We can define the distance between two points in ways other than euclidean. In the plane, the $L_m$-distance between points $p_1$ and $p_2$ is given by the expression $(|x_1 - x_2|^m + |y_1 - y_2|^m)^{1 / m}$. Euclidean distance, therefore, is $L_2$-distance. Modify the closest-pair algorithm to use the $L_1$-distance, which is also known as the Manhattan distance.

In the analysis of the algorithm, most of it goes through just based on the triangle inequality. The only main point of difference is in looking at the number of points that can be fit into a $\delta \times 2\delta$ rectangle. In particular, we can cram in two more points than the eight shown into the rectangle by placing points at the centers of the two squares that the rectangle breaks into. This means that we need to consider points up to $9$ away in $Y'$ instead of $7$ away. This has no impact on the asymptotics of the algorithm and it is the only correction to the algorithm that is needed if we switch from $L_2$ to $L_1$.
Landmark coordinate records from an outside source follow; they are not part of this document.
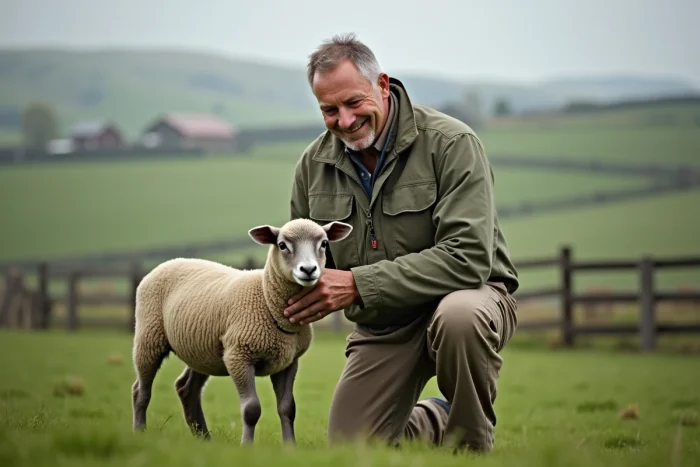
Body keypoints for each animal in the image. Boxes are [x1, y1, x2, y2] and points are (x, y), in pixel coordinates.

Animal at [130, 218, 353, 445]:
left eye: (324, 243)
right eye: (282, 245)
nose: (308, 269)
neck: (266, 299)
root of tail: (170, 262)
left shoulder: (288, 362)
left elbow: (288, 408)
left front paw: (290, 446)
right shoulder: (239, 356)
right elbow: (251, 409)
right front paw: (246, 446)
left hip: (201, 350)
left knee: (187, 389)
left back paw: (204, 439)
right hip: (149, 337)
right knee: (141, 390)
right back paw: (140, 431)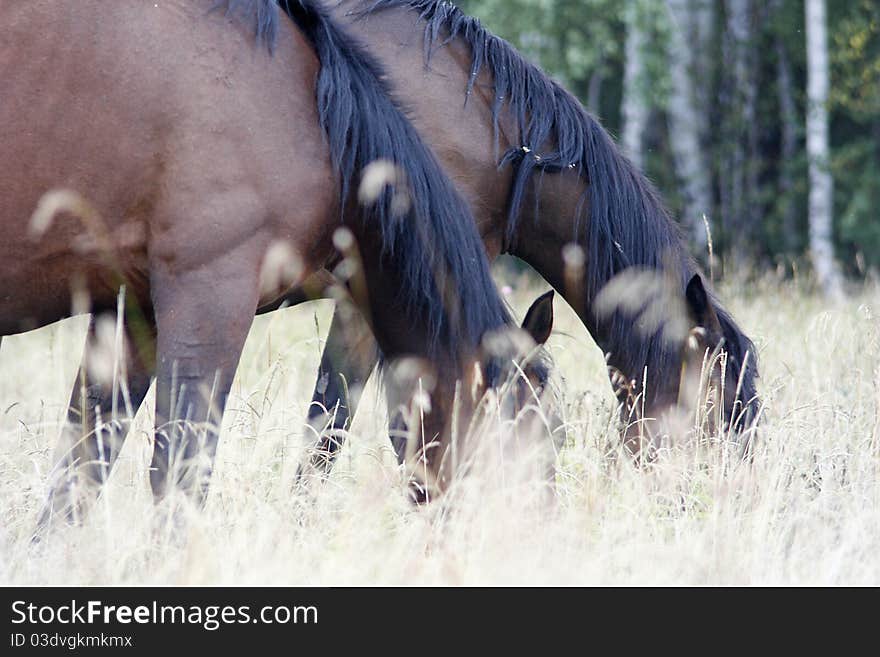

Given two points $p_1$ and $p_2$ in the plane, the $L_\infty$-distance between them is given by $\max(|x_1 - x_2|, |y_1 - y_2|)$. Modify the closest-pair algorithm to use the $L_\infty$-distance.

We can simply run the divide and conquer algorithm described in the section, modifying the brute force search for $|P| \le 3$ and the check against the next $7$ points in $Y'$ to use the $L_\infty$ distance. Since the $L_\infty$ distance between two points is always less than the euclidean distance, there can be at most $8$ points in the $\delta \times 2\delta$ rectangle which we need to examine in order to determine whether the closest pair is in that box. Thus, the modified algorithm is still correct and has the same runtime.


Suppose that $\Omega(n)$ of the points given to the closest-pair algorithm are covertical. Show how to determine the sets $P_L$ and $P_R$ and how to determine whether each point of $Y$ is in $P_L$ or $P_R$ so that the running time for the closest-pair algorithm remains $O(n\lg n)$.

We select the line $l$ so that it is roughly equal, and then, we won't run into any issue if we just pick an arbitrary subset of the vertices that are on the line to go to one side or the other.

Since the analysis of the algorithm allowed for both elements from $P_L$ and $P_R$ to be on the line, we still have correctness if we do this. To determine what values of $Y$ belong to which of the set can be made easier if we select our set going to $P_L$ to be the lowest however many points are needed, and the $P_R$ to be the higher points. Then, just knowing the index of $Y$ that we are looking at, we know whether that point belonged to $P_L$ or to $P_R$.


Suggest a change to the closest-pair algorithm that avoids presorting the $Y$ array but leaves the running time as $O(n\lg n)$. ($\textit{Hint:}$ Merge sorted arrays $Y_L$ and $Y_R$ to form the sorted array $Y$.)

In addition to returning the distance of the closest pair, the modify the algorithm to also return the points passed to it, sorted by $y$-coordinate, as $Y$. To do this, merge $Y_L$ and $Y_R$ returned by each of its recursive calls. If we are at the base case, when $n \le 3$, simply use insertion sort to sort the elements by y-coordinate directly. Since each merge takes linear time, this doesn't affect the recursive equation for the runtime.